[Excerpted records Boundary: Start]

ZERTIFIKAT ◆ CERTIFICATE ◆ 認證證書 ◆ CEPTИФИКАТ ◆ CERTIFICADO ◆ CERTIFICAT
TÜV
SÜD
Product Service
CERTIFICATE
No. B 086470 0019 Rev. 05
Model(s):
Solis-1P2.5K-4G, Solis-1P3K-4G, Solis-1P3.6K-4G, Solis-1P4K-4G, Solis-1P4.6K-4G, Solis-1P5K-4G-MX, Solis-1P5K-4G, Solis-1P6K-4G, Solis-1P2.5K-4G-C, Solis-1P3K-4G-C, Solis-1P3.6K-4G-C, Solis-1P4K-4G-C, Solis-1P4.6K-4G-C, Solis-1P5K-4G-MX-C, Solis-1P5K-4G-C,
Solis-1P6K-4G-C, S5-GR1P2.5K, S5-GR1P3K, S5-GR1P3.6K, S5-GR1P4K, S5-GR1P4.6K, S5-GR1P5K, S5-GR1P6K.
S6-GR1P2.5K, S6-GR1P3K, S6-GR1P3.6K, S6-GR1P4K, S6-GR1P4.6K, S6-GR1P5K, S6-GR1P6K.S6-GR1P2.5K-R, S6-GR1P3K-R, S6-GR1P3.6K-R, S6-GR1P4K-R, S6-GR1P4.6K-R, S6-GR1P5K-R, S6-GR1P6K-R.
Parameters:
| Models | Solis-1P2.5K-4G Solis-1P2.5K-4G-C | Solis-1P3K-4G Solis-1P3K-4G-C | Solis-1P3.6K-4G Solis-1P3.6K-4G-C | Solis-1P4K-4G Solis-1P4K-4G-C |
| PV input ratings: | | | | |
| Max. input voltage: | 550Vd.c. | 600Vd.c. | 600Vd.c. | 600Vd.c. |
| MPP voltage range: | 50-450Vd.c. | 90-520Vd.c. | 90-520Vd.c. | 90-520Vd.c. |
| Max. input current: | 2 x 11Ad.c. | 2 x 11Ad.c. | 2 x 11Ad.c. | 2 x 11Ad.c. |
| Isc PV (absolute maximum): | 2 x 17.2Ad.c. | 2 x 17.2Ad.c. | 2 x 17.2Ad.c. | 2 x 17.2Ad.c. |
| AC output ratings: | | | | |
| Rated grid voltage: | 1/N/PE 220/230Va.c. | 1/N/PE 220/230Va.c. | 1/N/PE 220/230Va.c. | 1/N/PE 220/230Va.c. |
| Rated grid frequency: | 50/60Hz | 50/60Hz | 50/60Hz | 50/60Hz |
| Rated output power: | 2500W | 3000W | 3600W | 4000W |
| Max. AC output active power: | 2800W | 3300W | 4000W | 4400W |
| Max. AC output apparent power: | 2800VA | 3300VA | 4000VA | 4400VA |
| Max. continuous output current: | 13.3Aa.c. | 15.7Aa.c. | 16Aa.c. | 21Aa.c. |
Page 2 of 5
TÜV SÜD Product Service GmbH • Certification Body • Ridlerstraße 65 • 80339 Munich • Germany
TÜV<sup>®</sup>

[Excerpted records Boundary: End]

Task » Return exactly the lines from the line holding "TÜV SÜD Product" to the last line of the data, with both of those lines included and nothing added.

Exercise answer »
TÜV SÜD Product Service GmbH • Certification Body • Ridlerstraße 65 • 80339 Munich • Germany
TÜV<sup>®</sup>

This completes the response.